Lemmon came on the scene in early 1959 when Reeves returned from New York City with his new ladylove on his arm. And if that in and of itself wasn’t enough of a slap in the face, he installed her in the Benedict Canyon home, which Mannix owned and had decorated herself. She also paid her lover’s bills and the liquor charges alone would have put most people in the poorhouse. According to reports, Mannix began calling in the middle of the night and parked her car on a side street where she watched the comings and goings at the house. She is also accused of taking and doing away with a dog that belonged to Reeves. It was during this time that Reeves was involved in three automobile accidents, one of which was major, and a mechanic checking the car afterwards allegedly said “somebody wanted him dead.”
Years later, a journalist intending to write about the strange death of Superman telephoned Toni Mannix, who, in turn, called Howard Strickling. At this time, Strickling supposedly confided to Samuel Marx that it was Eddie Mannix who killed Reeves. But why? Reeves had broken off his relationship with Toni. Strickling also talked about writing his memoirs and deciding how much he wished to reveal, but such were never published. Isn’t it more likely that Toni, who was devastated by the unexpected breakup, hired one of her husband’s heavies to take care of the problem?
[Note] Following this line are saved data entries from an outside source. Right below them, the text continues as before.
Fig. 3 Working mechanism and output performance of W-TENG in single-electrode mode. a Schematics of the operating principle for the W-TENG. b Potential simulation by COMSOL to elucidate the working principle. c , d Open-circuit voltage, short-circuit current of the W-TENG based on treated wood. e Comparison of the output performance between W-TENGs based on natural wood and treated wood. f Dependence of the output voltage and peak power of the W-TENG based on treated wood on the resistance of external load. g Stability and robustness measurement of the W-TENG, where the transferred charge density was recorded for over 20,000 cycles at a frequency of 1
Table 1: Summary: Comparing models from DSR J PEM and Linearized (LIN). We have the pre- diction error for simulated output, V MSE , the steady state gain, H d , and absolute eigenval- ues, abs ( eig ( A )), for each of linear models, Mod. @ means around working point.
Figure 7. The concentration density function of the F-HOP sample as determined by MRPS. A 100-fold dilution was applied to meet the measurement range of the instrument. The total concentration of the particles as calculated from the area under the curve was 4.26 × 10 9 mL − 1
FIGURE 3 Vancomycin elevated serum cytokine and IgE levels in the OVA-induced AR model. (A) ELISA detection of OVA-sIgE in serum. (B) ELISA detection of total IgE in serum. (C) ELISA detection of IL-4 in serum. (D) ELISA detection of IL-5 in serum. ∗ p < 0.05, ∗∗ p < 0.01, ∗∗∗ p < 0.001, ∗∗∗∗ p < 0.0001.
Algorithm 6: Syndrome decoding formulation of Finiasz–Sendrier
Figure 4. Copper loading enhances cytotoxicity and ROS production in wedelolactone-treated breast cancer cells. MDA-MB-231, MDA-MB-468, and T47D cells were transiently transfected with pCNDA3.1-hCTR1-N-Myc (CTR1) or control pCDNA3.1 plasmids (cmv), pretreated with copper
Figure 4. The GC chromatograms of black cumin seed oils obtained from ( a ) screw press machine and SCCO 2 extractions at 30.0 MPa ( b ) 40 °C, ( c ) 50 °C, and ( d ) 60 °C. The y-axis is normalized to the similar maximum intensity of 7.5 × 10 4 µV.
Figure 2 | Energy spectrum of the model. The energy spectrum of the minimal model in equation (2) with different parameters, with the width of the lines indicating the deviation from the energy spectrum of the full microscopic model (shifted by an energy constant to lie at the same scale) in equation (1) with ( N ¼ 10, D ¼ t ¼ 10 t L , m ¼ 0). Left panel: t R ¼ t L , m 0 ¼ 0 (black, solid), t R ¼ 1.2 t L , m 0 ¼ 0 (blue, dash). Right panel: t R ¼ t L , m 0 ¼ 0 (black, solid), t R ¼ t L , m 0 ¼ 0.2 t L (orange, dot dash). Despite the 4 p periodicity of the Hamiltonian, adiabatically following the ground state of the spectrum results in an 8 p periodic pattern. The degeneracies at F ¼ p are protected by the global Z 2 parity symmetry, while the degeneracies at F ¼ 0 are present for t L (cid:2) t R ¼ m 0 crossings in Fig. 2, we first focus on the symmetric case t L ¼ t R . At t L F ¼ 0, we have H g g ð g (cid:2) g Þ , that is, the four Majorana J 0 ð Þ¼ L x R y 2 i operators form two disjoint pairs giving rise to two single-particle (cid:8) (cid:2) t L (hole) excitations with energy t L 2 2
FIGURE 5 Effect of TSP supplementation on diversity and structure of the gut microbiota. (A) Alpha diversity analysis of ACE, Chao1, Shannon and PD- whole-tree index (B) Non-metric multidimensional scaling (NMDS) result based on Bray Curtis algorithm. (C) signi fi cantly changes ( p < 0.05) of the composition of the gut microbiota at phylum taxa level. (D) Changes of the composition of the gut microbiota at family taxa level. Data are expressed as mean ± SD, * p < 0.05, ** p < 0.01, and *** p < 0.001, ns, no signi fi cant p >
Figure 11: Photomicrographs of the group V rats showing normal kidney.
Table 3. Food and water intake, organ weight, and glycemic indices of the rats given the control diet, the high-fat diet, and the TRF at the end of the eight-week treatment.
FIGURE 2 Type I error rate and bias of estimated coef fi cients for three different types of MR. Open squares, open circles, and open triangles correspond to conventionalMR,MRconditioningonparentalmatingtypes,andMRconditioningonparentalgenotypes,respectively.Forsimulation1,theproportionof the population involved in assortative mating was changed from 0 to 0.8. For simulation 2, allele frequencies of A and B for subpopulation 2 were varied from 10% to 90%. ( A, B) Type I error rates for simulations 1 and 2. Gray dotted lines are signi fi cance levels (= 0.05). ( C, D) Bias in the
Another theory is that Reeves may have suffered brain damage in the third car accident in which his brakes failed and he hit a concrete pole. He had 27 stitches in his forehead, an indication the collision was serious and likely resulted in more than just a laceration to the head. So far as is known, doctors did not check for additional injuries of a neurological nature. Following this accident – that occurred approximately two months prior to his death – he suffered severe headaches and is said to have lain on the cold tile of the bathroom floor with his head wrapped in a wet towel in an attempt to relieve the pain.
Sources: Gaby Wood, The Telegraph, January 11, 2015; The Fixers: Eddie Mannix, Howard Strickling and the MGM Publicity Machine by E. J. Fleming; and Hollywood Kryptonite: The Bulldog, the Lady, and the Death of Superman by Sam Kashner and Nancy Schoenberger.